Fix $k$ as a positive integer. Let $(X_1(n), ..., X_k(n))$ be a collection of $k$-dimensional random vectors that are parameterized by $n \in [0, \infty)$. The components of the random vectors can be dependent and can have different distributions. Fix $c \in \mathbb{R}$. Suppose that

  • $\lim_{n\rightarrow\infty} E[X_i(n)]=c$ for all $i \in \{1, \ldots, k\}$.
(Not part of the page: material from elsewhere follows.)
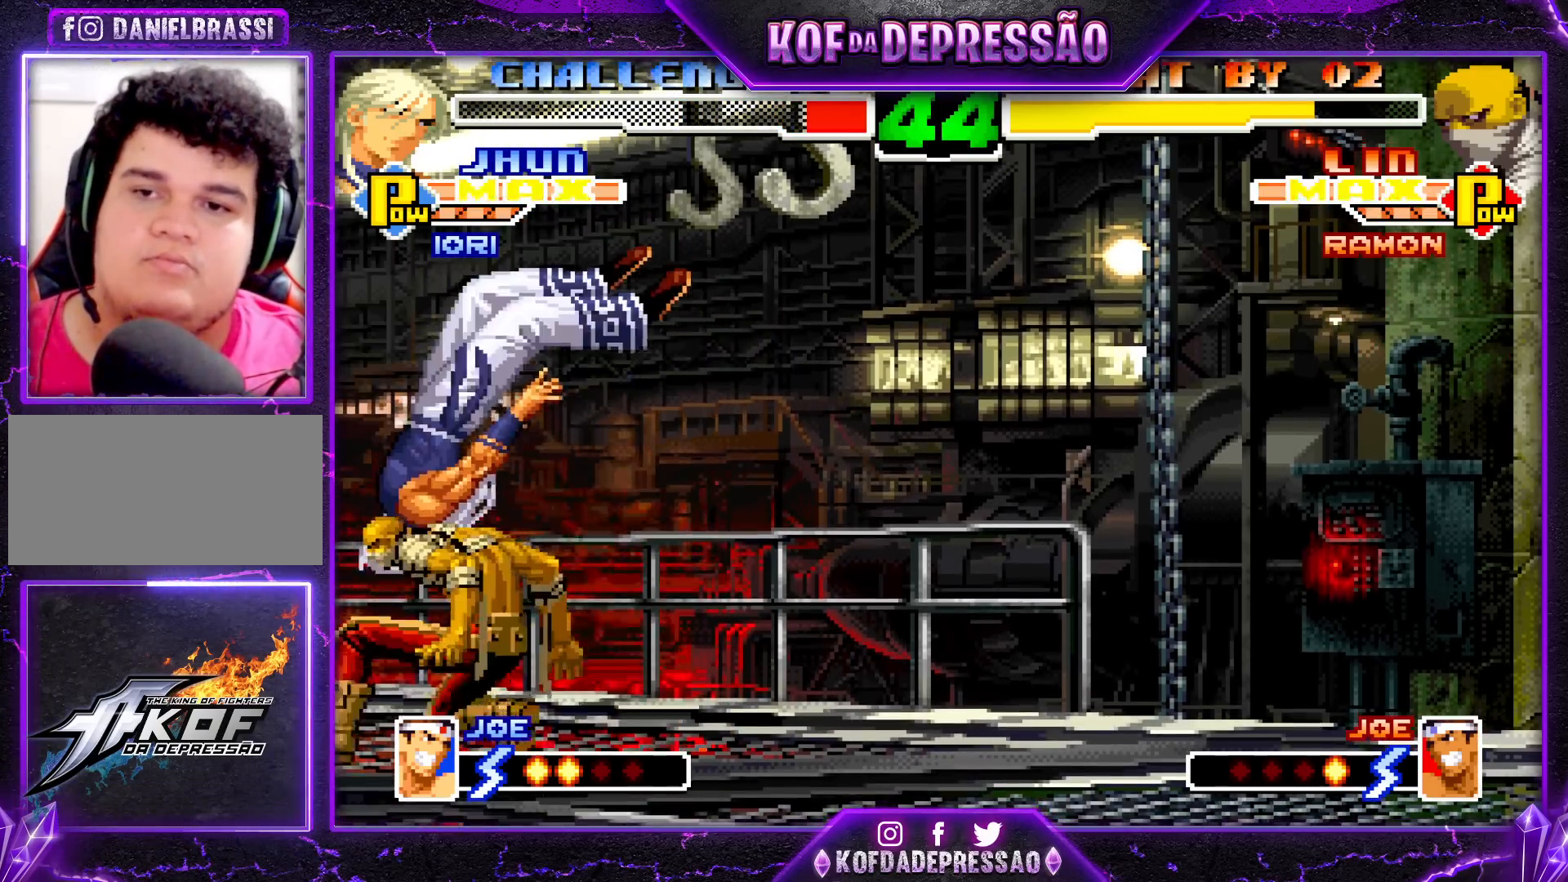
{"buttons": [], "left_stick": "center", "events": [[17, "SQUARE", "down"], [117, "SQUARE", "up"], [167, "left_stick", "center"], [300, "left_stick", "up"], [367, "left_stick", "center"]]}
  • $\lim_{n\rightarrow\infty} Var(X_i(n))=0$ for all $i \in \{1, \ldots, k\}$.

Then for all $\epsilon>0$ and all $i \in \{1, \ldots, k\}$ we have $$ \lim_{n\rightarrow\infty} P[|X_i(n)-c|>\epsilon] = 0 \quad (Eq. 1)$$ Further $$ \lim_{n\rightarrow\infty} E[\min[X_1(n), ..., X_k(n)]] = \lim_{n\rightarrow\infty} E[\max[X_1(n), ..., X_k(n)]] = c \quad (Eq. 2) $$

Proof:

Fix $\epsilon>0$. Fix $i \in \{1, \ldots, k\}$. By the Chebyshev inequality $$ P[|X_i(n)-c|>\epsilon] \leq \frac{E[(X_i(n)-c)^2]}{\epsilon^2} = \frac{Var(X_i(n)) + (E[X_i(n)]-c)^2}{\epsilon^2} $$ Taking a limit as $n\rightarrow\infty$ proves (Eq. 1).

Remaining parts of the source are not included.